● **Excerpted passage**
I’d say it happens more frequently than being able to optimize yourself out of a perf problem in my experience.

Too many people have taken the “make it correct then make it fast” advice too far. The definition of “correct” needs to include performance parameters from the beginning because usually the bottlenecks that cause real issues are architectural.

It is my extremely studied experience that this is rarely (read: almost never) the case, and that the far greater risk is of radically less- or entirely un-maintainable code produced by developers who have incorrect intuitions about what needs to be fast.

I suppose this is why they call it anecdotal evidence, as our experiences don’t agree.

What I will say is that code that is architecturally correct for the performance requirements necessary is largely not less understandable or unmaintainable than code that is incorrectly designed for the performance context. You don’t end up in the kinds of harder to read optimizations you see in this article in those cases any more than you do under the other case.

Another consideration is if your architecture is wrong for your performance space, nothing will help but a rewrite. If your code is optimized in the small too early, you can always rewrite in a way that is more clear.

You're talking about architectural changes, this article is about, essentially, microoptimizations. Good artchitecture is often faster than bad.

Your design should indeed take into account performance requirements. But micro-optimizations like these (almost all of these changes are to avoid linear numbers of reallocations, with the exception of string builder) don't give you order of magnitude speedups unless they're in hot loops anyway.

● **Dataset**
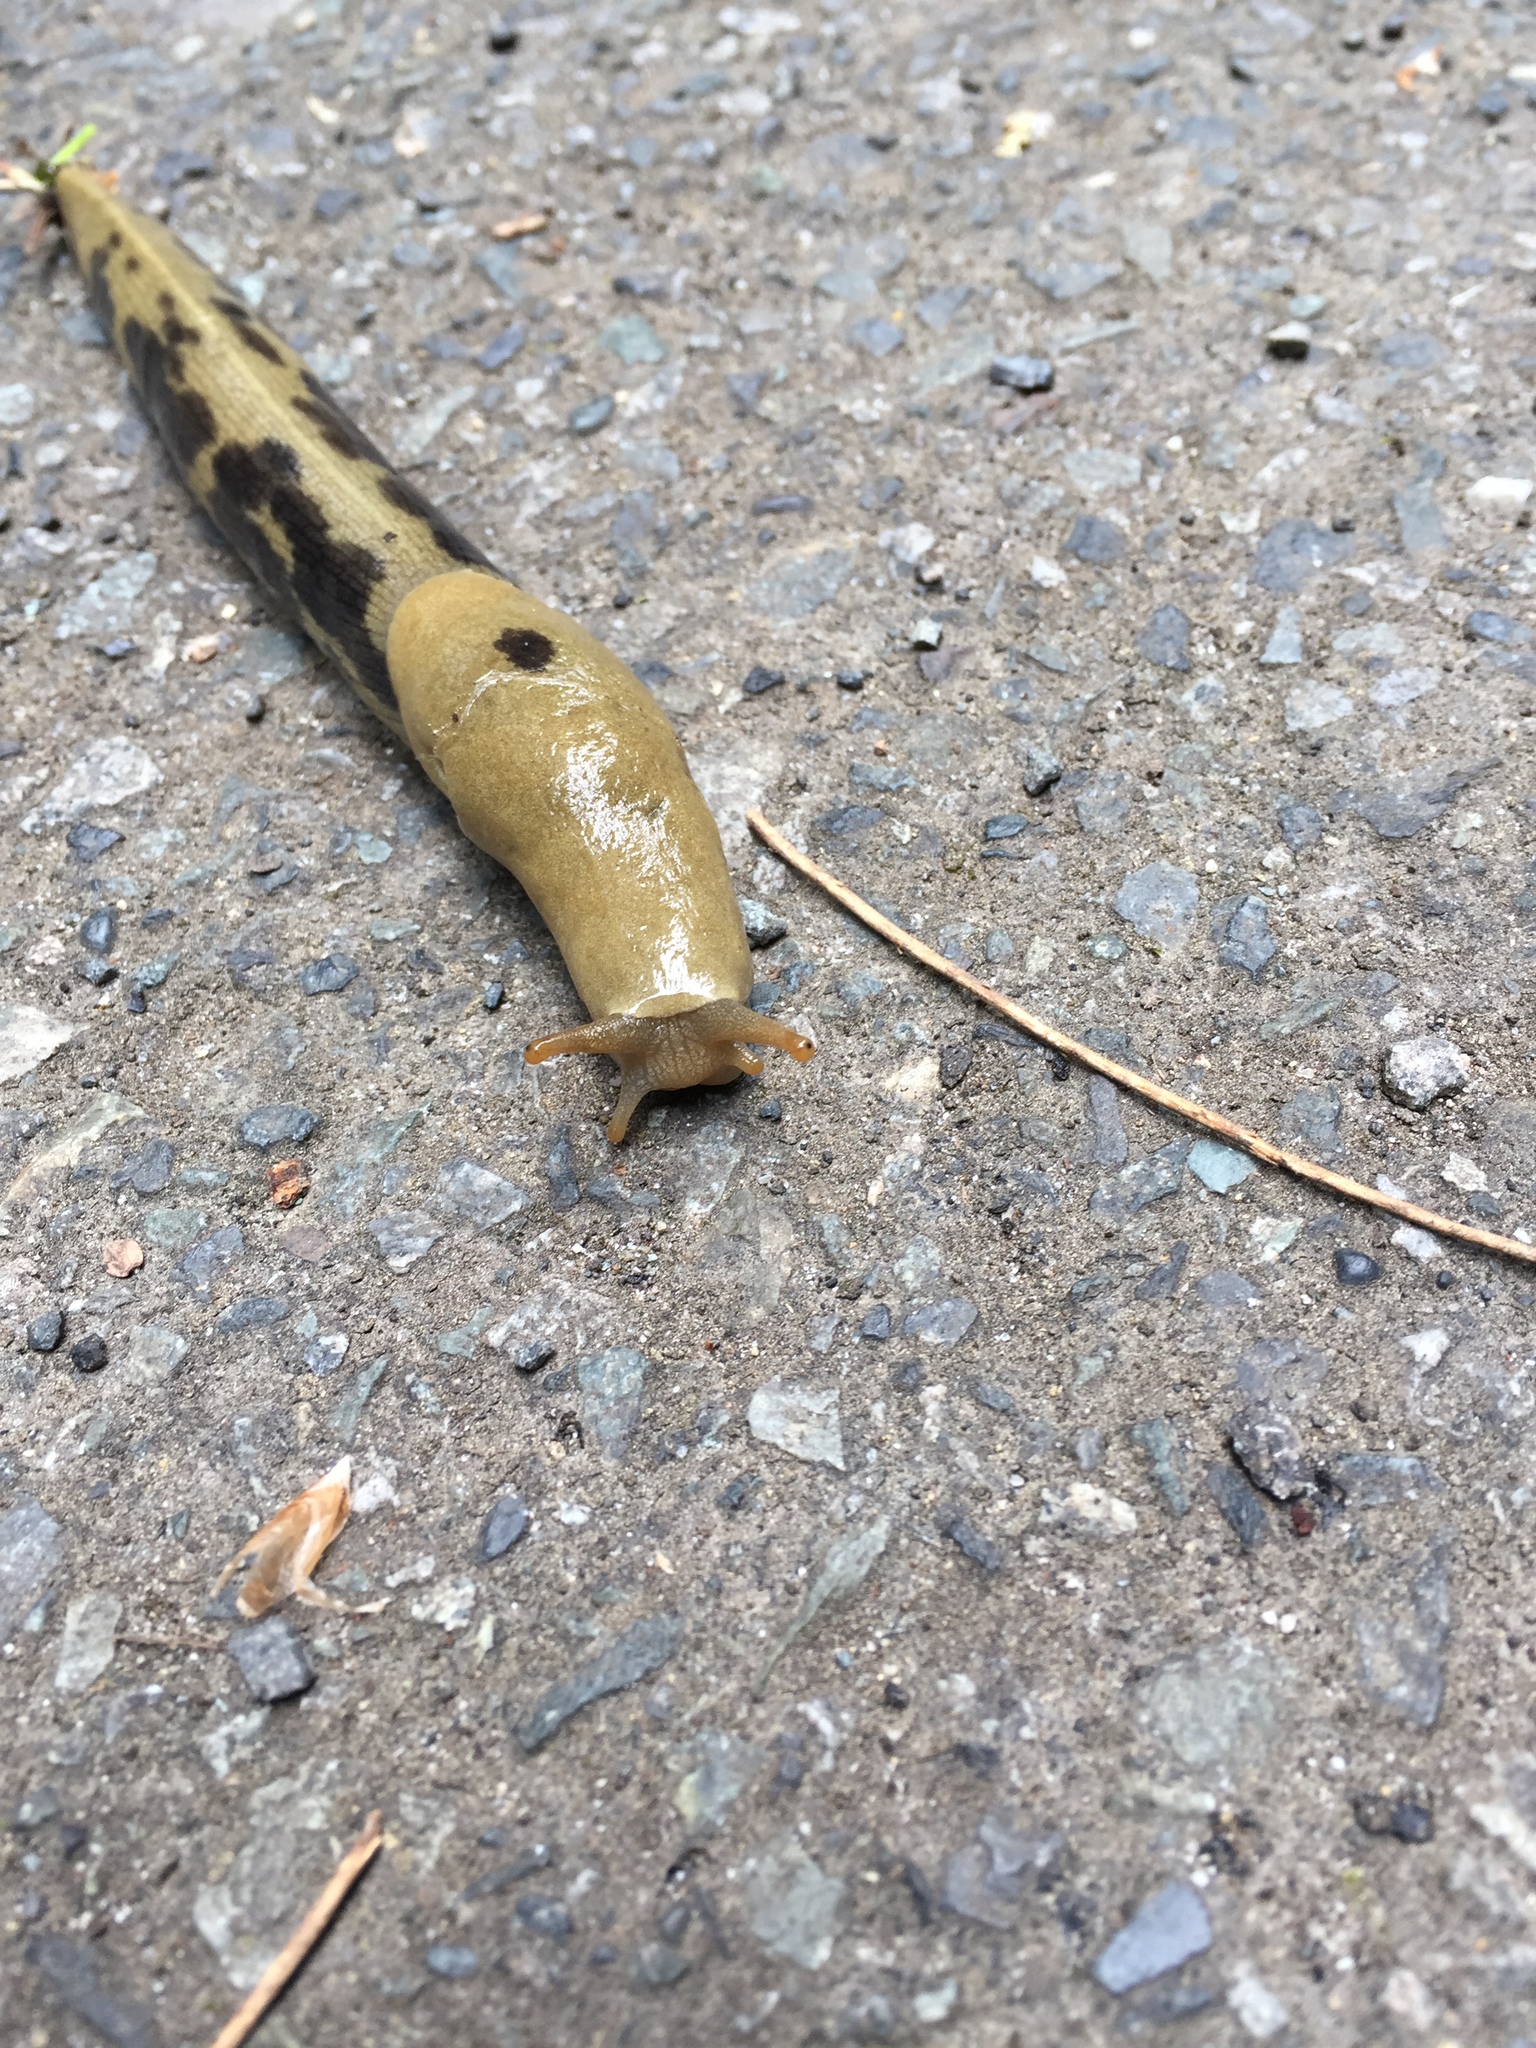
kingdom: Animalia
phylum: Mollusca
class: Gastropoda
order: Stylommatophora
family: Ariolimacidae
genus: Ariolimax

● **Work instructions**
a: In the performance thread, what is the only thing said to help when your architecture is wrong for your performance space?
b: Decide whether each statement agrees with the performance thread, answering yes or no and quoting the words that settle it:
(i) One poster holds that performance parameters belong in the definition of "correct" from the start.
(ii) The article under discussion is described as being mainly about architectural changes.
(iii) Every one of the article's changes is said to avoid linear numbers of reallocations.

● **Answers in order**
a: Nothing but a rewrite.

b:
(i) Yes: "The definition of “correct” needs to include performance parameters from the beginning"
(ii) No: "this article is about, essentially, microoptimizations"
(iii) No: "almost all of these changes are to avoid linear numbers of reallocations, with the exception of string builder"